> **Information provided**
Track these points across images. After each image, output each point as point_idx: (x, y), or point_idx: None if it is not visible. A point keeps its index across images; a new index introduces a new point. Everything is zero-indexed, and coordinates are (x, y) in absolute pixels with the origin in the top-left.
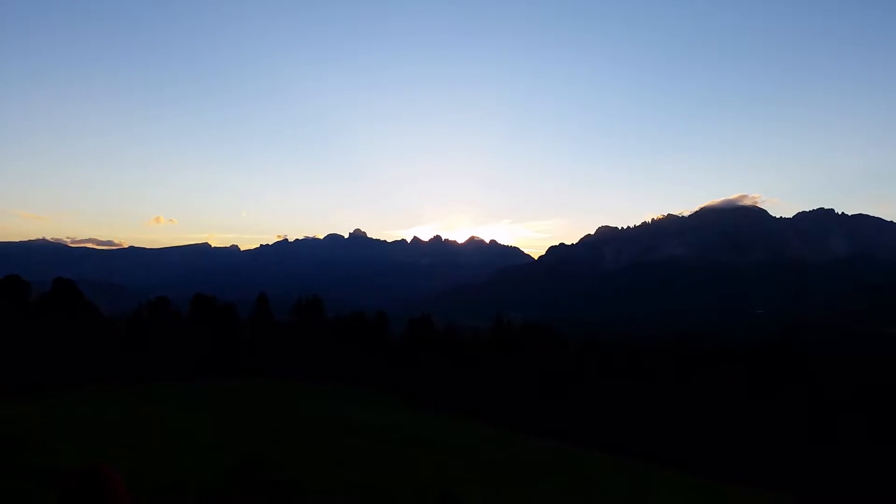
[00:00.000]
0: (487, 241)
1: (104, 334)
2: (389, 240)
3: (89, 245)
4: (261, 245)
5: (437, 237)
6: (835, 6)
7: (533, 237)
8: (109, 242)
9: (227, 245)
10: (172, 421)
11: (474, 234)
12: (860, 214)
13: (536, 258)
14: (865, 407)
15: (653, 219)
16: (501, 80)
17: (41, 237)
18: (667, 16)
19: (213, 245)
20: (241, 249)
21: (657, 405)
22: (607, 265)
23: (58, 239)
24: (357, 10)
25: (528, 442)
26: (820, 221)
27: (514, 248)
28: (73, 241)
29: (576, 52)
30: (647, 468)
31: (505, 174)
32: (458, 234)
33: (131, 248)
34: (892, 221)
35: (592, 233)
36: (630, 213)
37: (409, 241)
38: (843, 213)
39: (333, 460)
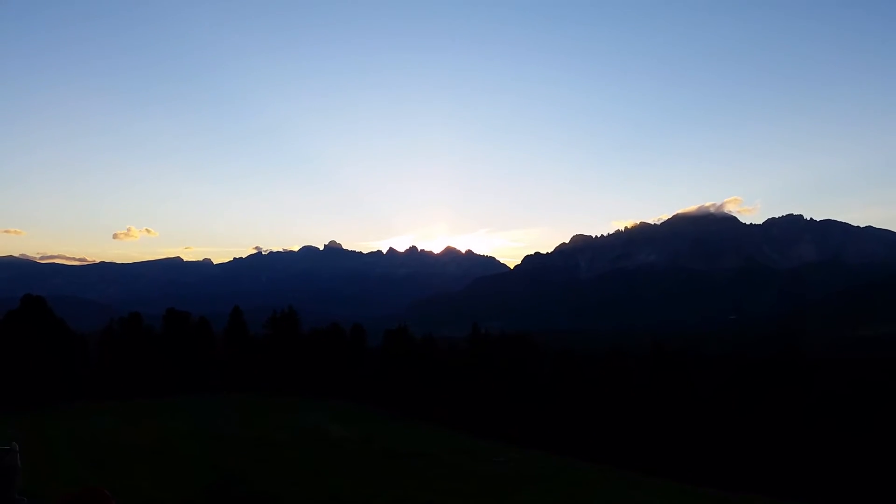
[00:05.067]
0: (464, 251)
1: (75, 351)
2: (365, 251)
3: (59, 261)
4: (234, 258)
5: (413, 248)
6: (803, 14)
7: (509, 246)
8: (81, 259)
9: (201, 258)
10: (147, 438)
11: (450, 244)
12: (828, 220)
13: (512, 267)
14: (840, 408)
15: (626, 227)
16: (474, 90)
17: (8, 254)
18: (640, 28)
19: (185, 259)
20: (215, 263)
21: (634, 413)
22: (582, 273)
23: (26, 255)
24: (330, 15)
25: (508, 452)
26: (789, 228)
27: (490, 257)
28: (43, 258)
29: (548, 61)
30: (629, 475)
31: (480, 184)
32: (434, 245)
33: (102, 263)
34: (858, 226)
35: (567, 241)
36: (604, 221)
37: (384, 251)
38: (811, 218)
39: (313, 473)
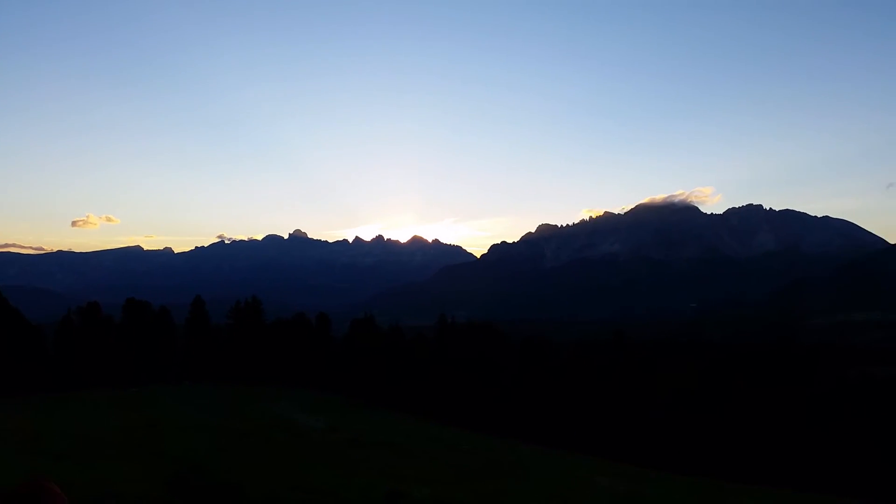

> **Problem to work on**
Return the line containing "35: (592, 233)" and every line after it through the end of the records above, exactly and nothing else, but not the pictures.

> **Output for this exercise**
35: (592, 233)
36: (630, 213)
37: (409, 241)
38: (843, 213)
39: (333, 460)
[00:05.067]
0: (464, 251)
1: (75, 351)
2: (365, 251)
3: (59, 261)
4: (234, 258)
5: (413, 248)
6: (803, 14)
7: (509, 246)
8: (81, 259)
9: (201, 258)
10: (147, 438)
11: (450, 244)
12: (828, 220)
13: (512, 267)
14: (840, 408)
15: (626, 227)
16: (474, 90)
17: (8, 254)
18: (640, 28)
19: (185, 259)
20: (215, 263)
21: (634, 413)
22: (582, 273)
23: (26, 255)
24: (330, 15)
25: (508, 452)
26: (789, 228)
27: (490, 257)
28: (43, 258)
29: (548, 61)
30: (629, 475)
31: (480, 184)
32: (434, 245)
33: (102, 263)
34: (858, 226)
35: (567, 241)
36: (604, 221)
37: (384, 251)
38: (811, 218)
39: (313, 473)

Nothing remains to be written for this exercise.